§ **AIM OF THE EXERCISE**
Turn the lines of all the records below into a numbered list, leaving out any blank lines.

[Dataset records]
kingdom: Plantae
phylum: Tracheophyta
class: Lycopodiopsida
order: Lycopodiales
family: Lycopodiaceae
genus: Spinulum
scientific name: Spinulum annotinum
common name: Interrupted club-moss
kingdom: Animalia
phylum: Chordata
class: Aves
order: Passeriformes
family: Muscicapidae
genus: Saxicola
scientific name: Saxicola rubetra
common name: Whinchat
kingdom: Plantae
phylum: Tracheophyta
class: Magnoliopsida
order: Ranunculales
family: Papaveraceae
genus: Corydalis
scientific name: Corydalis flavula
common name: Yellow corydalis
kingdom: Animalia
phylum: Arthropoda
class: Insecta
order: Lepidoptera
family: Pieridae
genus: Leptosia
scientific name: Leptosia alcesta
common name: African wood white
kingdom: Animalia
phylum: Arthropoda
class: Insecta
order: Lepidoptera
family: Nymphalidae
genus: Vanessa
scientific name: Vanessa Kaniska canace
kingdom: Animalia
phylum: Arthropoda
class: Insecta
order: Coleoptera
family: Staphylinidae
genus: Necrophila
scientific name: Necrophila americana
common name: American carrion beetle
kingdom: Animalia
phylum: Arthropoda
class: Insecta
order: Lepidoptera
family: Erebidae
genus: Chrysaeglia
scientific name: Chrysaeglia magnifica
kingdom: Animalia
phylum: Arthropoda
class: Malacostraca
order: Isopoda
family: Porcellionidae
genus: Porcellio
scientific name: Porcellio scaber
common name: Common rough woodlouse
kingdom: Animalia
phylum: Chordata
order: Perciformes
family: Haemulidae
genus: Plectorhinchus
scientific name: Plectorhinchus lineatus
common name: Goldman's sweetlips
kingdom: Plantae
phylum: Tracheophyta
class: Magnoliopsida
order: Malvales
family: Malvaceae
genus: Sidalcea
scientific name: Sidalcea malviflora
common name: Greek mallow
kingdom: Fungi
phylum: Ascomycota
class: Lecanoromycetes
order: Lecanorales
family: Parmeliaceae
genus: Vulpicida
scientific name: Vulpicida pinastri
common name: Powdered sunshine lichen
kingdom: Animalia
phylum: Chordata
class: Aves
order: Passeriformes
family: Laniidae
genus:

§ **SOLUTION TO THIS TASK**
1. kingdom: Plantae
2. phylum: Tracheophyta
3. class: Lycopodiopsida
4. order: Lycopodiales
5. family: Lycopodiaceae
6. genus: Spinulum
7. scientific name: Spinulum annotinum
8. common name: Interrupted club-moss
9. kingdom: Animalia
10. phylum: Chordata
11. class: Aves
12. order: Passeriformes
13. family: Muscicapidae
14. genus: Saxicola
15. scientific name: Saxicola rubetra
16. common name: Whinchat
17. kingdom: Plantae
18. phylum: Tracheophyta
19. class: Magnoliopsida
20. order: Ranunculales
21. family: Papaveraceae
22. genus: Corydalis
23. scientific name: Corydalis flavula
24. common name: Yellow corydalis
25. kingdom: Animalia
26. phylum: Arthropoda
27. class: Insecta
28. order: Lepidoptera
29. family: Pieridae
30. genus: Leptosia
31. scientific name: Leptosia alcesta
32. common name: African wood white
33. kingdom: Animalia
34. phylum: Arthropoda
35. class: Insecta
36. order: Lepidoptera
37. family: Nymphalidae
38. genus: Vanessa
39. scientific name: Vanessa Kaniska canace
40. kingdom: Animalia
41. phylum: Arthropoda
42. class: Insecta
43. order: Coleoptera
44. family: Staphylinidae
45. genus: Necrophila
46. scientific name: Necrophila americana
47. common name: American carrion beetle
48. kingdom: Animalia
49. phylum: Arthropoda
50. class: Insecta
51. order: Lepidoptera
52. family: Erebidae
53. genus: Chrysaeglia
54. scientific name: Chrysaeglia magnifica
55. kingdom: Animalia
56. phylum: Arthropoda
57. class: Malacostraca
58. order: Isopoda
59. family: Porcellionidae
60. genus: Porcellio
61. scientific name: Porcellio scaber
62. common name: Common rough woodlouse
63. kingdom: Animalia
64. phylum: Chordata
65. order: Perciformes
66. family: Haemulidae
67. genus: Plectorhinchus
68. scientific name: Plectorhinchus lineatus
69. common name: Goldman's sweetlips
70. kingdom: Plantae
71. phylum: Tracheophyta
72. class: Magnoliopsida
73. order: Malvales
74. family: Malvaceae
75. genus: Sidalcea
76. scientific name: Sidalcea malviflora
77. common name: Greek mallow
78. kingdom: Fungi
79. phylum: Ascomycota
80. class: Lecanoromycetes
81. order: Lecanorales
82. family: Parmeliaceae
83. genus: Vulpicida
84. scientific name: Vulpicida pinastri
85. common name: Powdered sunshine lichen
86. kingdom: Animalia
87. phylum: Chordata
88. class: Aves
89. order: Passeriformes
90. family: Laniidae
91. genus:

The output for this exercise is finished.